Denis : Pour finir sur une note optimiste, il y a un sénateur français qui a découvert par hasard le centre théâtral belge, et a demandé au directeur de ce centre un projet de loi sur un modèle de ce centre belge adaptable à la France. Donc il n’est pas impossible qu’un projet sorte au Sénat sur la reconnaissance des expériences alternatives qui ne sont ni complètement artistiques, ni seulement socioculturelles, mais comme on dit :  » socio artistiques « . En France, il y a une soixantaine de compagnies qu’on a pu rencontrer, mais après il y a toujours les mêmes débats : que mettre en avant ? l’artistique ou le politique ? accepter ou non les subventions ? que faire, etc… Avec toujours le même problème de la reconnaissance, qui pour le ministère de la culture, passe par le fait d’être subventionné.

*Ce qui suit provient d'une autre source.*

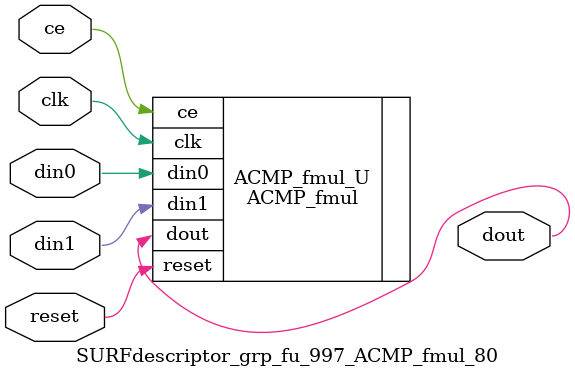
<source format=v>

`timescale 1 ns / 1 ps
module SURFdescriptor_grp_fu_997_ACMP_fmul_80(
    clk,
    reset,
    ce,
    din0,
    din1,
    dout);

parameter ID = 32'd1;
parameter NUM_STAGE = 32'd1;
parameter din0_WIDTH = 32'd1;
parameter din1_WIDTH = 32'd1;
parameter dout_WIDTH = 32'd1;
input clk;
input reset;
input ce;
input[din0_WIDTH - 1:0] din0;
input[din1_WIDTH - 1:0] din1;
output[dout_WIDTH - 1:0] dout;



ACMP_fmul #(
.ID( ID ),
.NUM_STAGE( 4 ),
.din0_WIDTH( din0_WIDTH ),
.din1_WIDTH( din1_WIDTH ),
.dout_WIDTH( dout_WIDTH ))
ACMP_fmul_U(
    .clk( clk ),
    .reset( reset ),
    .ce( ce ),
    .din0( din0 ),
    .din1( din1 ),
    .dout( dout ));

endmodule

</source>
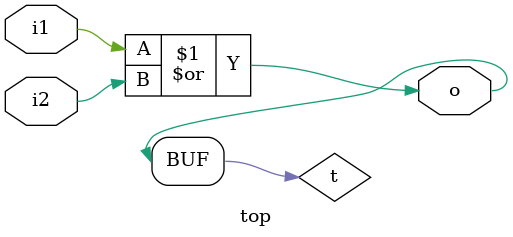
<source format=v>
module top ( i1 , i2 , o );
input i1 , i2 ;
output o ;
wire t ;
or ( t, i1 , i2 ) ;
buf ( o , t );
endmodule

</source>
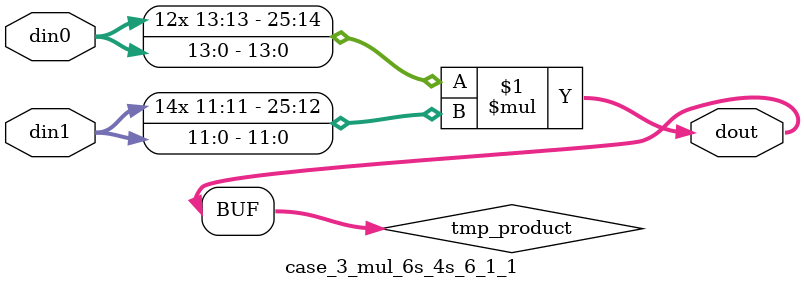
<source format=v>

`timescale 1 ns / 1 ps

 module case_3_mul_6s_4s_6_1_1(din0, din1, dout);
parameter ID = 1;
parameter NUM_STAGE = 0;
parameter din0_WIDTH = 14;
parameter din1_WIDTH = 12;
parameter dout_WIDTH = 26;

input [din0_WIDTH - 1 : 0] din0; 
input [din1_WIDTH - 1 : 0] din1; 
output [dout_WIDTH - 1 : 0] dout;

wire signed [dout_WIDTH - 1 : 0] tmp_product;



























assign tmp_product = $signed(din0) * $signed(din1);








assign dout = tmp_product;





















endmodule

</source>
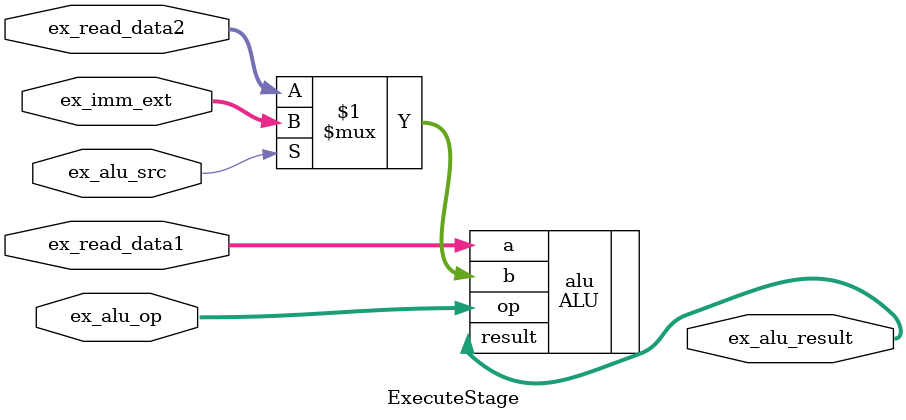
<source format=v>
module ExecuteStage (
    input [31:0] ex_read_data1,
    input [31:0] ex_read_data2,
    input [31:0] ex_imm_ext,
    input ex_alu_src,
    input [1:0] ex_alu_op,
    output [31:0] ex_alu_result
);
    ALU alu (
        .a(ex_read_data1),
        .b(ex_alu_src ? ex_imm_ext : ex_read_data2),
        .op(ex_alu_op),
        .result(ex_alu_result)
    );
endmodule
</source>
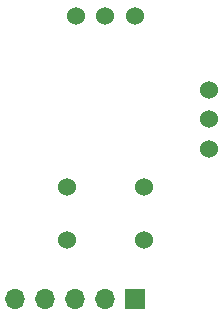
<source format=gbr>
%TF.GenerationSoftware,KiCad,Pcbnew,(6.0.1)*%
%TF.CreationDate,2022-04-14T00:08:53-05:00*%
%TF.ProjectId,THB001P,54484230-3031-4502-9e6b-696361645f70,rev?*%
%TF.SameCoordinates,Original*%
%TF.FileFunction,Soldermask,Top*%
%TF.FilePolarity,Negative*%
%FSLAX46Y46*%
G04 Gerber Fmt 4.6, Leading zero omitted, Abs format (unit mm)*
G04 Created by KiCad (PCBNEW (6.0.1)) date 2022-04-14 00:08:53*
%MOMM*%
%LPD*%
G01*
G04 APERTURE LIST*
%ADD10R,1.700000X1.700000*%
%ADD11O,1.700000X1.700000*%
%ADD12C,1.524000*%
G04 APERTURE END LIST*
D10*
%TO.C,J1*%
X111755000Y-124460000D03*
D11*
X109215000Y-124460000D03*
X106675000Y-124460000D03*
X104135000Y-124460000D03*
X101595000Y-124460000D03*
%TD*%
D12*
%TO.C,U1*%
X111720000Y-100490000D03*
X117950000Y-111720000D03*
X109220000Y-100490000D03*
X117950000Y-109220000D03*
X106720000Y-100490000D03*
X117950000Y-106720000D03*
X105970000Y-114970000D03*
X112470000Y-114970000D03*
X105970000Y-119470000D03*
X112470000Y-119470000D03*
%TD*%
M02*

</source>
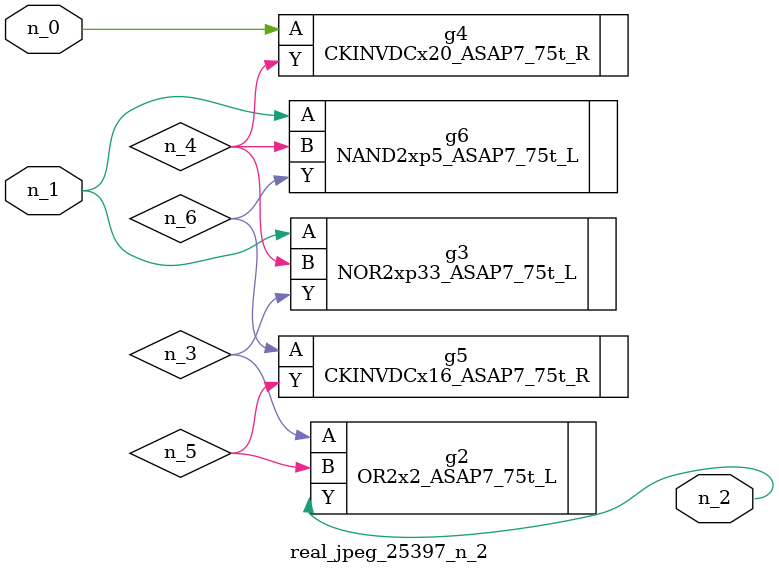
<source format=v>
module real_jpeg_25397_n_2 (n_1, n_0, n_2);

input n_1;
input n_0;

output n_2;

wire n_5;
wire n_4;
wire n_6;
wire n_3;

CKINVDCx20_ASAP7_75t_R g4 ( 
.A(n_0),
.Y(n_4)
);

NOR2xp33_ASAP7_75t_L g3 ( 
.A(n_1),
.B(n_4),
.Y(n_3)
);

NAND2xp5_ASAP7_75t_L g6 ( 
.A(n_1),
.B(n_4),
.Y(n_6)
);

OR2x2_ASAP7_75t_L g2 ( 
.A(n_3),
.B(n_5),
.Y(n_2)
);

CKINVDCx16_ASAP7_75t_R g5 ( 
.A(n_6),
.Y(n_5)
);


endmodule
</source>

Martine : Il y a toujours aussi les problèmes concernant l’esthétique, et le réseau s’est arrêté aussi sans doute à cause de cela, car le texte de base de ce réseau n’avait pas suffisamment été établi clairement, et à partir d’un moment, on ne peut plus cautionner certaines choses qui ne nous correspondent absolument plus…

Compte-rendu réalisé par Philippe Naneix.